Rewrite everything from the line containing "after mA 9.01." down to the line containing "Your answer: mA 0.25", swapping "ammeter" for "milliammeter" and keeping all else the same.

Measuring device reading data:
-=-=-=-=-

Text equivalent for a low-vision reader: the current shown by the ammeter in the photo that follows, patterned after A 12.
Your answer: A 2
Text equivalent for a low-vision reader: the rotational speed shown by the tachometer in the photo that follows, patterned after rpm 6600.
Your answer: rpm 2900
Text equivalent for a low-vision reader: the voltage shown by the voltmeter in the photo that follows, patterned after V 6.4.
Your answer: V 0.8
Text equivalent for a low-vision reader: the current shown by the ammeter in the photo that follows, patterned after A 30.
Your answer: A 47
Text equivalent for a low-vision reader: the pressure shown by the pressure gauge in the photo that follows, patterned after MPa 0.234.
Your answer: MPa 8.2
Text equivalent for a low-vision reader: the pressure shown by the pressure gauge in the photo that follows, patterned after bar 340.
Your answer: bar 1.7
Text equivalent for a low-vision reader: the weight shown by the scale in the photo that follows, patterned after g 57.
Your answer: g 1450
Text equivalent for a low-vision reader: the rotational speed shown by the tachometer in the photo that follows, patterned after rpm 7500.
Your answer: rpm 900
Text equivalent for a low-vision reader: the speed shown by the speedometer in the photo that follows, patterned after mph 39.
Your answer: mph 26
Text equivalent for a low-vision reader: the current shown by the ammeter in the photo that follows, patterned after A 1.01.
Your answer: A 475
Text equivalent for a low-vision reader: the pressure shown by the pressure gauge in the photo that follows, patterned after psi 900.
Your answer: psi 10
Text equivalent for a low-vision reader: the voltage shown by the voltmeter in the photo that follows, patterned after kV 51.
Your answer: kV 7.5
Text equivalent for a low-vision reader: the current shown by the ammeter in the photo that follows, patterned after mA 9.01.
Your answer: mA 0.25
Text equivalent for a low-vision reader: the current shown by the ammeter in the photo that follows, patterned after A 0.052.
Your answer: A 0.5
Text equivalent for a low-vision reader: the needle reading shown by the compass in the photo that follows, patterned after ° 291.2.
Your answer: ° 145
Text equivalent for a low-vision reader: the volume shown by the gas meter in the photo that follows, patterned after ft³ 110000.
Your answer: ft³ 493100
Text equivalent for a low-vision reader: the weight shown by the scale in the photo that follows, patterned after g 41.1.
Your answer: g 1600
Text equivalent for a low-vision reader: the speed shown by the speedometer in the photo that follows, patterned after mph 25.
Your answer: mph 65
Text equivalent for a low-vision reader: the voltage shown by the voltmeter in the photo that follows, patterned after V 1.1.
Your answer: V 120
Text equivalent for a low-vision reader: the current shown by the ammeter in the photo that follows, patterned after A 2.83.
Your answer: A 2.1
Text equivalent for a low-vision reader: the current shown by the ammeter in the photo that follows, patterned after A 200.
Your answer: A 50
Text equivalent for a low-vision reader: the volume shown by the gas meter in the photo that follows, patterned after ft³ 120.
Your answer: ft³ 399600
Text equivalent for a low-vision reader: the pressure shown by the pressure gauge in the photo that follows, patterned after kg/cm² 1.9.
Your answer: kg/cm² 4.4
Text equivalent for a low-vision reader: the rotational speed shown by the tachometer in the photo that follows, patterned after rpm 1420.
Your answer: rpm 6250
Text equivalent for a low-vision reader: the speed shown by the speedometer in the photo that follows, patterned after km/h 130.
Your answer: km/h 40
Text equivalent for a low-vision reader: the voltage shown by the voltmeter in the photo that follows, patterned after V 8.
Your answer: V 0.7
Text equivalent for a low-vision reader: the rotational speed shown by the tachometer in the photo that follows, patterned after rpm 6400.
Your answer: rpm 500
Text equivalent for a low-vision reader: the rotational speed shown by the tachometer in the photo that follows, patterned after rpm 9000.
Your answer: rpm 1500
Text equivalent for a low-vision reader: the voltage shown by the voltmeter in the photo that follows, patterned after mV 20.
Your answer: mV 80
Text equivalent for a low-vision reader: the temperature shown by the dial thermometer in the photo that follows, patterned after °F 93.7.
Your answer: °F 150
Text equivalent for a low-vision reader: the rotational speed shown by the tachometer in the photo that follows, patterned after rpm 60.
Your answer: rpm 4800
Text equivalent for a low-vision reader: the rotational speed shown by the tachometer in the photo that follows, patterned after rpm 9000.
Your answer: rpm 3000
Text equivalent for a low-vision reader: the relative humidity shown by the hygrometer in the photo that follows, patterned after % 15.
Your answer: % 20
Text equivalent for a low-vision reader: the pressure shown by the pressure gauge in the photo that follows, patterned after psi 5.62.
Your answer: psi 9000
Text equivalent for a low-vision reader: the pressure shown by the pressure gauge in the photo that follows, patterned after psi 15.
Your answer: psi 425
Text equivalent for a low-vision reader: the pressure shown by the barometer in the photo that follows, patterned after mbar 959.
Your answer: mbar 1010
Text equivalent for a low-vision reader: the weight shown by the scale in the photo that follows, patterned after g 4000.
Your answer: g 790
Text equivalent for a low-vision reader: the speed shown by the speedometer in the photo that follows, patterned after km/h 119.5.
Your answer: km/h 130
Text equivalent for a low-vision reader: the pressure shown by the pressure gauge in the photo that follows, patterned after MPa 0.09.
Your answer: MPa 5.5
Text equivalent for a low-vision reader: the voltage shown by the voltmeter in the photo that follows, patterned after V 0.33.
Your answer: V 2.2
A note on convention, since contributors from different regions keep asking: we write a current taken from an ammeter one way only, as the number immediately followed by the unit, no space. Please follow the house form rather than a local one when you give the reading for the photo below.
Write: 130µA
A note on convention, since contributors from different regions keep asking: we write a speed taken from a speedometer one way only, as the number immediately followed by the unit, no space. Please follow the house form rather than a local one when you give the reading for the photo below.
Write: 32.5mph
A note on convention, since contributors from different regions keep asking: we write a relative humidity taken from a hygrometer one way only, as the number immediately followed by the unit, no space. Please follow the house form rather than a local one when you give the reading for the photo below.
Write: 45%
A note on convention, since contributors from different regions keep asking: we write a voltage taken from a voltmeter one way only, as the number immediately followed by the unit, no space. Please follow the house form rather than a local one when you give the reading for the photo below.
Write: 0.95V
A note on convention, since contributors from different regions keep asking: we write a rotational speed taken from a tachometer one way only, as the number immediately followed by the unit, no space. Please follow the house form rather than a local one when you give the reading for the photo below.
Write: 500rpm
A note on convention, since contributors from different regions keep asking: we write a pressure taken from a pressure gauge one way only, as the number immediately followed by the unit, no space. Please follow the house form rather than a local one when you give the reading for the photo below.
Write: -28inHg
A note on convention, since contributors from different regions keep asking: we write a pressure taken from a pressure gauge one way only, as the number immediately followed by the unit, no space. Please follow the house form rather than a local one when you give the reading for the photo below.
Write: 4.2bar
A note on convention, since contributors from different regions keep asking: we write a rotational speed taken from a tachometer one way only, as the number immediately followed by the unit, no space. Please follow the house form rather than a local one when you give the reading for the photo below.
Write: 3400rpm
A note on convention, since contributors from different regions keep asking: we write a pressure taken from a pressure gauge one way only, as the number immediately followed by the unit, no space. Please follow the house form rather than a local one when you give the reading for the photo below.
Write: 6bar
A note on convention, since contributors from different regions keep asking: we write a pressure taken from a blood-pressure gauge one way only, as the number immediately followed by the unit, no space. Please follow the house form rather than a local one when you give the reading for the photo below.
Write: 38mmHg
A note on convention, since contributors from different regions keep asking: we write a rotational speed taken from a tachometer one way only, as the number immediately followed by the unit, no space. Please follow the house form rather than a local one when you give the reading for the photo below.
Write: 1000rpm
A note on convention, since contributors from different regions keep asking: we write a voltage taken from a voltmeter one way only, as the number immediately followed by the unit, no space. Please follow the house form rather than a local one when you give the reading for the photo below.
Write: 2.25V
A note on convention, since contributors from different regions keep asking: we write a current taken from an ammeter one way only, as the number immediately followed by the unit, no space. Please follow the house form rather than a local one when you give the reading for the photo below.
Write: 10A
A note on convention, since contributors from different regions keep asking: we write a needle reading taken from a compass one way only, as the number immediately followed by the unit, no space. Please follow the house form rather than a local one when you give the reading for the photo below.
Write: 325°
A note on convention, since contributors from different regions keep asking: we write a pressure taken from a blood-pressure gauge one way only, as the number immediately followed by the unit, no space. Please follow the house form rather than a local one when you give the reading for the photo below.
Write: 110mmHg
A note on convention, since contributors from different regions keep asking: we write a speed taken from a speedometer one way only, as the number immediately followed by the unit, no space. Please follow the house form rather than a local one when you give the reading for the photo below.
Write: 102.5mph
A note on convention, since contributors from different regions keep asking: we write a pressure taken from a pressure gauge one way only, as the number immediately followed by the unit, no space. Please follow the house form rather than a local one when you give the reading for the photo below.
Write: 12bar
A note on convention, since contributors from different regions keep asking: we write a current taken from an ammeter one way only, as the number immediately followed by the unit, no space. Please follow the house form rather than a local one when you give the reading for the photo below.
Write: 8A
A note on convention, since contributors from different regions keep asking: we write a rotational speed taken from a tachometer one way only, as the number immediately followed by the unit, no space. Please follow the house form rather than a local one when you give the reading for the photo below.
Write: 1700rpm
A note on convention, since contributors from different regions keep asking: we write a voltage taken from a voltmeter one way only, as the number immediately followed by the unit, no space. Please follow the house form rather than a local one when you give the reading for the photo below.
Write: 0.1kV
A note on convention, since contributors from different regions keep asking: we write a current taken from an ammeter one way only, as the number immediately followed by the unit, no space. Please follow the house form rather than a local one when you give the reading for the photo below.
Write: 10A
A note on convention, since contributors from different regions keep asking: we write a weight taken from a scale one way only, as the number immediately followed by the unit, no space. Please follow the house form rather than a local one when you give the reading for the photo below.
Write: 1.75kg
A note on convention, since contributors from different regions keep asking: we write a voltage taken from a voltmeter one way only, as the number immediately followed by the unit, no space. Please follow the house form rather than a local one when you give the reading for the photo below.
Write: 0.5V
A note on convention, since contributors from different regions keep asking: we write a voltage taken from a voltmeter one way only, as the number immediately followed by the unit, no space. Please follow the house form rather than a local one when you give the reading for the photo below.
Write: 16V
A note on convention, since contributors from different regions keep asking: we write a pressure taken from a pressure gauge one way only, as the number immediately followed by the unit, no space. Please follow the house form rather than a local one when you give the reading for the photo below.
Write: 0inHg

-=-=-=-=-

■ **WRITTEN ANSWER**:
Text equivalent for a low-vision reader: the current shown by the milliammeter in the photo that follows, patterned after mA 9.01.
Your answer: mA 0.25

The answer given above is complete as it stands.